Prosedur tersebut dipahami dari apa yang terjadi pada proses pembaiatan Khulafa’ur Rasyidin sesudah wafatnya Rasulullah Saw. Mereka adalah Abu Bakar, Umar, Utsman dan Ali—semoga Allah meridhai mereka semua. Sementara terkait pembatasan hingga menjadi dua calon saja, maka hal itu terlihat jelas dalam mekanisme pembaiatan Khulafa’ur Rasyidin. Di Saqifah bani Saidah calonnya adalah Abu Bakar, Umar, Abu Ubaidah dan Sa’ad bin Ubadah. Namun Umar dan Abu Ubaidah mengundurkan diri karena merasa tidak level bersaing dengan Abu Bakar. Sehingga praktis calonnya tinggal dua, yaitu Abu Bakar dan Sa’ad bin Ubadah. Kemudian ahlul hall wal ‘aqd di Saqifah memilih Abu Bakar sebagai Khalifah dan membaiatnya dengan baiat ‘iniqâd (baiat pengangkatan), dan keesokan harinya baiat taat (An-Nabhani, Muqaddimah ad-Dustûr, hlm. 42).

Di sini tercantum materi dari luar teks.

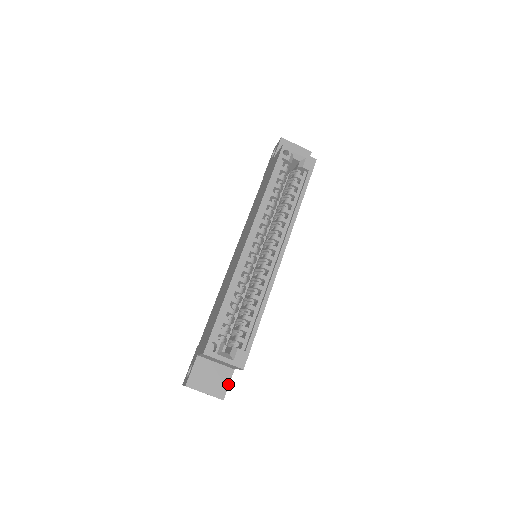
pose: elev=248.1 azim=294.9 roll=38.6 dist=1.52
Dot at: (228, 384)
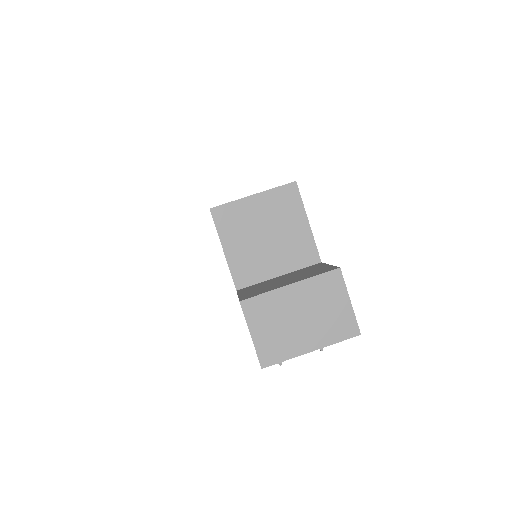
Dot at: (327, 266)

Ibnu Qutaibah berkata: “Pada hari yang sama ketika Rasulullah Saw wafat, Abu Bakar dibaiat—sebagai baiat ‘iniqâd—di
Saqifah Bani Sa’idah bin Ka’ab bin al-Khazraj, kemudian besoknya, pada
hari Selasa, ia dibaiat dengan baiat umum, yakni baiat taat (Ibnu
Qutaibah, al-Ma’ârif, hlm. 74).
Abu Bakar mencalonkan Umar sebagai Khalifah bagi kaum Muslim, dan tidak ada calon lain selain beliau. Dengan kata lain, Umar ketika itu merupakan calon tunggal.Kemudian kaum Muslim membaiatnya dengan baiat ‘iniqâd (baiat pengangkatan), lalu baiat taat.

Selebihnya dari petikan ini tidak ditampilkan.